#### What is needed:
No pictures belong in the copy. Retype exactly, and only, the stretch of lines below from the one with "X143900153Y-33950000D03*" through the one with "<source format=v>".

#### Exercise data:
%%
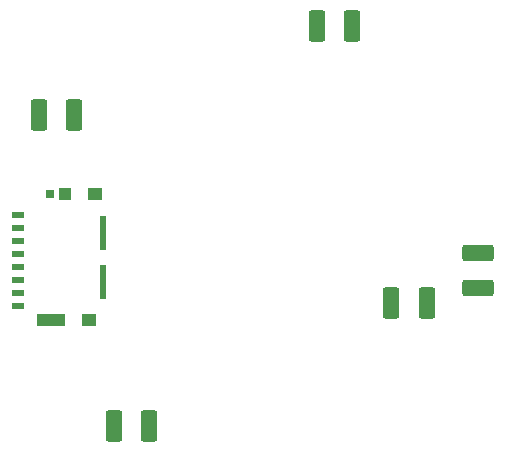
<source format=gbr>
%TF.GenerationSoftware,KiCad,Pcbnew,(6.0.2)*%
%TF.CreationDate,2022-04-05T13:26:03-06:00*%
%TF.ProjectId,DB25m_F4Lite_THTV1,44423235-6d5f-4463-944c-6974655f5448,rev?*%
%TF.SameCoordinates,Original*%
%TF.FileFunction,Paste,Bot*%
%TF.FilePolarity,Positive*%
%FSLAX46Y46*%
G04 Gerber Fmt 4.6, Leading zero omitted, Abs format (unit mm)*
G04 Created by KiCad (PCBNEW (6.0.2)) date 2022-04-05 13:26:03*
%MOMM*%
%LPD*%
G01*
G04 APERTURE LIST*
G04 Aperture macros list*
%AMRoundRect*
0 Rectangle with rounded corners*
0 $1 Rounding radius*
0 $2 $3 $4 $5 $6 $7 $8 $9 X,Y pos of 4 corners*
0 Add a 4 corners polygon primitive as box body*
4,1,4,$2,$3,$4,$5,$6,$7,$8,$9,$2,$3,0*
0 Add four circle primitives for the rounded corners*
1,1,$1+$1,$2,$3*
1,1,$1+$1,$4,$5*
1,1,$1+$1,$6,$7*
1,1,$1+$1,$8,$9*
0 Add four rect primitives between the rounded corners*
20,1,$1+$1,$2,$3,$4,$5,0*
20,1,$1+$1,$4,$5,$6,$7,0*
20,1,$1+$1,$6,$7,$8,$9,0*
20,1,$1+$1,$8,$9,$2,$3,0*%
G04 Aperture macros list end*
%ADD10RoundRect,0.250001X-0.462499X-1.074999X0.462499X-1.074999X0.462499X1.074999X-0.462499X1.074999X0*%
%ADD11RoundRect,0.250001X0.462499X1.074999X-0.462499X1.074999X-0.462499X-1.074999X0.462499X-1.074999X0*%
%ADD12RoundRect,0.250001X-1.074999X0.462499X-1.074999X-0.462499X1.074999X-0.462499X1.074999X0.462499X0*%
%ADD13R,1.000000X0.500000*%
%ADD14R,0.780000X0.720000*%
%ADD15R,1.080000X1.050000*%
%ADD16R,1.200000X1.050000*%
%ADD17R,2.390000X1.050000*%
%ADD18R,0.550000X2.910000*%
G04 APERTURE END LIST*
D10*
%TO.C,C5*%
X118865000Y-89720000D03*
X115890000Y-89720000D03*
%TD*%
D11*
%TO.C,C4*%
X109547000Y-63383160D03*
X112522000Y-63383160D03*
%TD*%
D12*
%TO.C,C1*%
X146764914Y-78103742D03*
X146764914Y-75128742D03*
%TD*%
D11*
%TO.C,C3*%
X133089320Y-55928260D03*
X136064320Y-55928260D03*
%TD*%
D10*
%TO.C,C2*%
X142373915Y-79310243D03*
X139398915Y-79310243D03*
%TD*%
D13*
%TO.C,J5*%
X107777153Y-71901202D03*
X107777153Y-73001202D03*
X107777153Y-74101202D03*
X107777153Y-75201202D03*
X107777153Y-76301202D03*
X107777153Y-77401202D03*
X107777153Y-78501202D03*
X107777153Y-79601202D03*
D14*
X110457153Y-70141202D03*
D15*
X111727153Y-70141202D03*
D16*
X114337153Y-70131202D03*
X113767153Y-80776202D03*
D17*
X110582153Y-80776202D03*
D18*
X115012153Y-77596202D03*
X115012153Y-73406202D03*
%TD*%
M02*

</source>
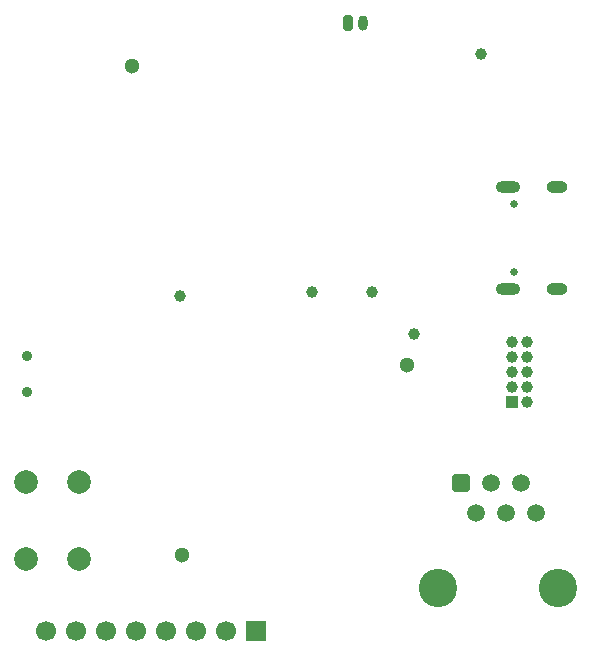
<source format=gbr>
%TF.GenerationSoftware,KiCad,Pcbnew,9.0.1*%
%TF.CreationDate,2025-05-06T23:24:01+02:00*%
%TF.ProjectId,reader,72656164-6572-42e6-9b69-6361645f7063,1.0*%
%TF.SameCoordinates,Original*%
%TF.FileFunction,Soldermask,Bot*%
%TF.FilePolarity,Negative*%
%FSLAX46Y46*%
G04 Gerber Fmt 4.6, Leading zero omitted, Abs format (unit mm)*
G04 Created by KiCad (PCBNEW 9.0.1) date 2025-05-06 23:24:01*
%MOMM*%
%LPD*%
G01*
G04 APERTURE LIST*
G04 Aperture macros list*
%AMRoundRect*
0 Rectangle with rounded corners*
0 $1 Rounding radius*
0 $2 $3 $4 $5 $6 $7 $8 $9 X,Y pos of 4 corners*
0 Add a 4 corners polygon primitive as box body*
4,1,4,$2,$3,$4,$5,$6,$7,$8,$9,$2,$3,0*
0 Add four circle primitives for the rounded corners*
1,1,$1+$1,$2,$3*
1,1,$1+$1,$4,$5*
1,1,$1+$1,$6,$7*
1,1,$1+$1,$8,$9*
0 Add four rect primitives between the rounded corners*
20,1,$1+$1,$2,$3,$4,$5,0*
20,1,$1+$1,$4,$5,$6,$7,0*
20,1,$1+$1,$6,$7,$8,$9,0*
20,1,$1+$1,$8,$9,$2,$3,0*%
G04 Aperture macros list end*
%ADD10RoundRect,0.200000X-0.200000X-0.450000X0.200000X-0.450000X0.200000X0.450000X-0.200000X0.450000X0*%
%ADD11O,0.800000X1.300000*%
%ADD12C,0.650000*%
%ADD13O,2.100000X1.000000*%
%ADD14O,1.800000X1.000000*%
%ADD15C,1.300000*%
%ADD16C,0.900000*%
%ADD17C,2.000000*%
%ADD18C,1.000000*%
%ADD19R,1.000000X1.000000*%
%ADD20R,1.700000X1.700000*%
%ADD21C,1.700000*%
%ADD22C,3.250000*%
%ADD23RoundRect,0.250000X-0.510000X-0.510000X0.510000X-0.510000X0.510000X0.510000X-0.510000X0.510000X0*%
%ADD24C,1.520000*%
G04 APERTURE END LIST*
D10*
%TO.C,SP_Conn1*%
X162200000Y-30300000D03*
D11*
X163450000Y-30300000D03*
%TD*%
D12*
%TO.C,USB-C1*%
X176225000Y-51380000D03*
X176225000Y-45600000D03*
D13*
X175725000Y-52810000D03*
D14*
X179905000Y-52810000D03*
D13*
X175725000Y-44170000D03*
D14*
X179905000Y-44170000D03*
%TD*%
D15*
%TO.C,H2*%
X167170000Y-59230000D03*
%TD*%
D16*
%TO.C,BOOT1*%
X135000000Y-58500000D03*
X135000000Y-61500000D03*
%TD*%
D17*
%TO.C,RESET1*%
X139400000Y-69200000D03*
X139400000Y-75700000D03*
X134900000Y-69200000D03*
X134900000Y-75700000D03*
%TD*%
D15*
%TO.C,H3*%
X148100000Y-75300000D03*
%TD*%
D18*
%TO.C,TP1*%
X159150000Y-53030000D03*
%TD*%
%TO.C,TP3*%
X173430000Y-32910000D03*
%TD*%
D15*
%TO.C,H1*%
X143900153Y-33950000D03*
%TD*%
D19*
%TO.C,SWD1*%
X176070000Y-62410000D03*
D18*
X177340000Y-62410000D03*
X176070000Y-61140000D03*
X177340000Y-61140000D03*
X176070000Y-59870000D03*
X177340000Y-59870000D03*
X176070000Y-58600000D03*
X177340000Y-58600000D03*
X176070000Y-57330000D03*
X177340000Y-57330000D03*
%TD*%
D20*
%TO.C,RC522*%
X154370000Y-81800000D03*
D21*
X151830000Y-81800000D03*
X149290000Y-81800000D03*
X146750000Y-81800000D03*
X144210000Y-81800000D03*
X141670000Y-81800000D03*
X139130000Y-81800000D03*
X136590000Y-81800000D03*
%TD*%
D18*
%TO.C,TP5*%
X147950000Y-53450000D03*
%TD*%
%TO.C,TP4*%
X164210000Y-53050000D03*
%TD*%
%TO.C,TP2*%
X167750000Y-56600000D03*
%TD*%
D22*
%TO.C,RJ12*%
X169820000Y-78120000D03*
X179980000Y-78120000D03*
D23*
X171720000Y-69230000D03*
D24*
X172990000Y-71770000D03*
X174260000Y-69230000D03*
X175530000Y-71770000D03*
X176800000Y-69230000D03*
X178070000Y-71770000D03*
%TD*%
M02*

</source>
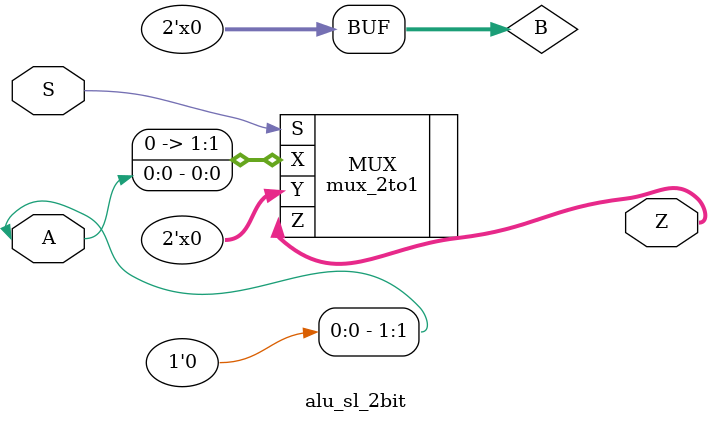
<source format=v>
`timescale 1ns / 1ps
`default_nettype none
module alu_sl_2bit(A, S, Z);

    parameter N = 2;

	//port definitions

	input wire [(N-1):0] A;
	input wire S;
    output wire [(N-1):0] Z;
    wire [(N-1):0] B;

    assign B[N-3:0] = 2'b0;
    assign B[N-1:N-2] = A[N-1:2];
    
	mux_2to1 #(.N(N)) MUX (.X(A), .Y(B), .S(S), .Z(Z));
endmodule
`default_nettype wire

</source>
%%
#### Result of the exercise:
X143900153Y-33950000D03*
%TD*%
D19*
%TO.C,SWD1*%
X176070000Y-62410000D03*
D18*
X177340000Y-62410000D03*
X176070000Y-61140000D03*
X177340000Y-61140000D03*
X176070000Y-59870000D03*
X177340000Y-59870000D03*
X176070000Y-58600000D03*
X177340000Y-58600000D03*
X176070000Y-57330000D03*
X177340000Y-57330000D03*
%TD*%
D20*
%TO.C,RC522*%
X154370000Y-81800000D03*
D21*
X151830000Y-81800000D03*
X149290000Y-81800000D03*
X146750000Y-81800000D03*
X144210000Y-81800000D03*
X141670000Y-81800000D03*
X139130000Y-81800000D03*
X136590000Y-81800000D03*
%TD*%
D18*
%TO.C,TP5*%
X147950000Y-53450000D03*
%TD*%
%TO.C,TP4*%
X164210000Y-53050000D03*
%TD*%
%TO.C,TP2*%
X167750000Y-56600000D03*
%TD*%
D22*
%TO.C,RJ12*%
X169820000Y-78120000D03*
X179980000Y-78120000D03*
D23*
X171720000Y-69230000D03*
D24*
X172990000Y-71770000D03*
X174260000Y-69230000D03*
X175530000Y-71770000D03*
X176800000Y-69230000D03*
X178070000Y-71770000D03*
%TD*%
M02*

</source>
<source format=v>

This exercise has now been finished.